NEW YORK (Reuters) - The United States imprisoned and interrogated one or more terrorism suspects at the British Indian Ocean island of Diego Garcia in 2002 and possibly 2003, a former senior U.S. official has told Time magazine.

World  |  Cuba

"The official, a frequent participant in White House Situation Room meetings after September 11 who has since left government, says a CIA counter-terrorism official twice said that a high-value prisoner or prisoners were being held and interrogated on the island," the magazine reported.

The Pentagon repeated earlier denials of U.S. military interrogations at the island. "There were no DOD detainees or interrogations there," Jeffrey Gordon, spokesman for the U.S. Department of Defense, said on Friday.
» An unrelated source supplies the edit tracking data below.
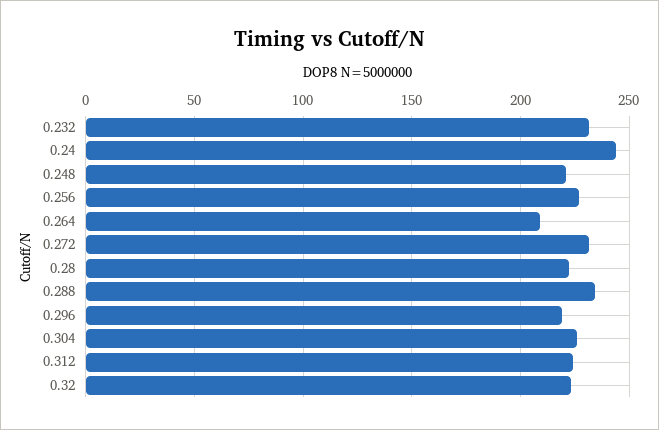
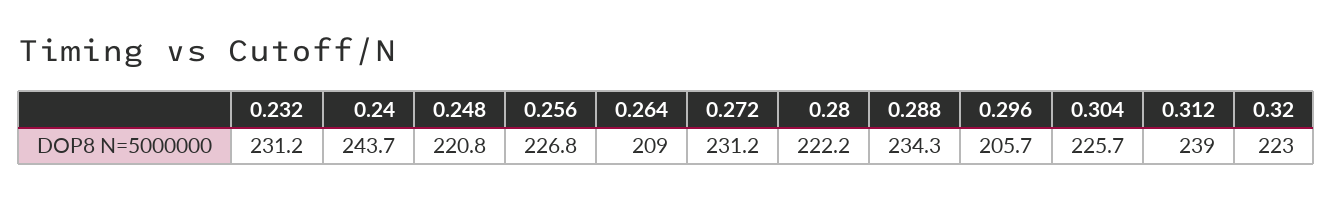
  {
    "0.232": 231.2,
    "0.24": 243.7,
    "0.248": 220.8,
    "0.256": 226.8,
    "0.264": 209,
    "0.272": 231.2,
    "0.28": 222.2,
    "0.288": 234.3,
-   "0.296": 220,
+   "0.296": 205.7,
    "0.304": 225.7,
-   "0.312": 225,
+   "0.312": 239,
    "0.32": 223
  }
While the Island, in the middle of the Indian Ocean, is a British territory, it is dominated by a U.S. military base established during the Cold War, strategically placed within reach of the Gulf area and South Asia. Long-range U.S. military planes and naval ships are deployed there.

The United States has in the past given Britain assurances that terrorism suspects on two so-called "rendition" flights which landed on the island to refuel had not been taken to secret detention facilities there.
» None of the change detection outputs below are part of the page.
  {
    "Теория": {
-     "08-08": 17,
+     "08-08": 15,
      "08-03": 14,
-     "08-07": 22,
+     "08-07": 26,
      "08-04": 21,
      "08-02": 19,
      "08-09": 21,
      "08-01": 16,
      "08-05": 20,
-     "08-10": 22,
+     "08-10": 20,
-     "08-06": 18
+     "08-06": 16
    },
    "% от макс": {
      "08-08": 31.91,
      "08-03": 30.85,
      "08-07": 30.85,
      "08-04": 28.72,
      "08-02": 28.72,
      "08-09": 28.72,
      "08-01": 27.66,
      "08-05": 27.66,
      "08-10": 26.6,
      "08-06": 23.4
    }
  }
Washington has admitted to staging "renditions", in which suspects in President George W. Bush's war against terrorism have been captured in one country and flown to another for interrogation.
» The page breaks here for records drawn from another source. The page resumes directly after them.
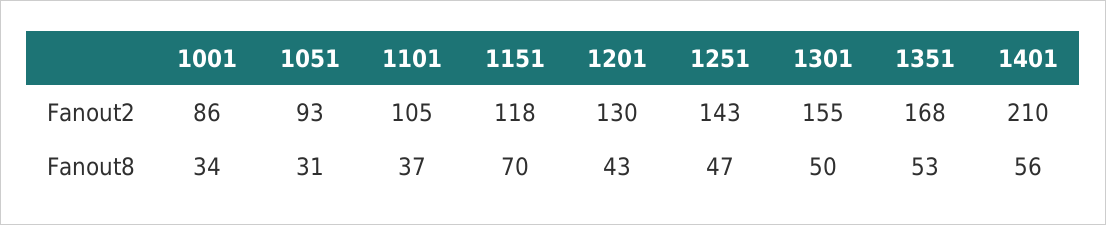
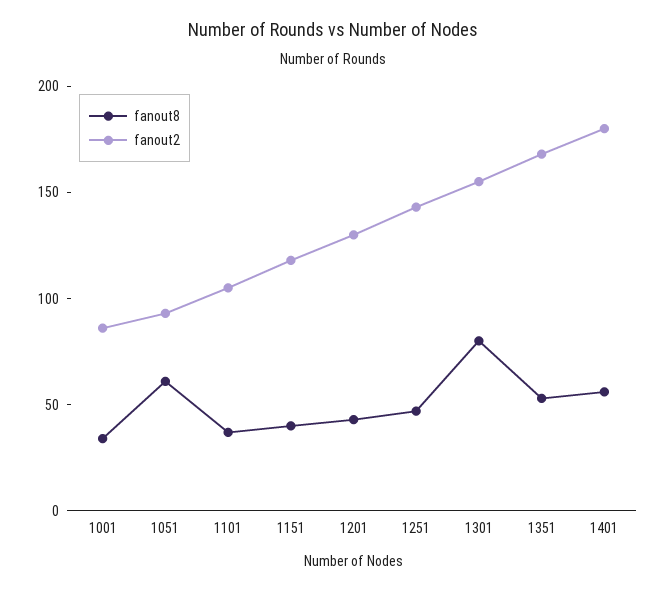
  {
    "Fanout2": {
      "1001": 86,
      "1051": 93,
      "1101": 105,
      "1151": 118,
      "1201": 130,
      "1251": 143,
      "1301": 155,
      "1351": 168,
-     "1401": 210
+     "1401": 180
    },
    "Fanout8": {
      "1001": 34,
-     "1051": 31,
+     "1051": 60,
      "1101": 37,
-     "1151": 70,
+     "1151": 40,
      "1201": 43,
      "1251": 47,
-     "1301": 50,
+     "1301": 80,
      "1351": 53,
      "1401": 56
    }
  }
But it insists such movements was only took place after assurances that the detainees would be treated according to international law. Critics and some former detainees accuse the CIA of mistreating prisoners, but Bush says the United States does not use torture.

Britain, Washington's close ally in the wars in Iraq and Afghanistan, had long said it was not aware of its territory being used for renditions since Bush took office in 2001.

But British Foreign Secretary David Miliband apologized to parliament in February after it emerged that two U.S. planes carrying suspects on "rendition" flights had landed and refueled at the U.S. base on Diego Garcia in 2002 despite previous British government denials based on U.S. assurances.

Miliband said Washington told Britain that neither of the detainees was British. He said one was being held at the U.S. prison camp at Guantanamo Bay, Cuba, and the other had been released.

Time magazine also reported on its Web site, www.time.com, that terrorism suspects may have been held on ships.

"According to this single source, who requested anonymity because of the classified nature of the discussions, the U.S. may also have kept prisoners on ships within Diego Garcia's territorial waters," it reported.

Time said the identity of the prisoners was not made clear.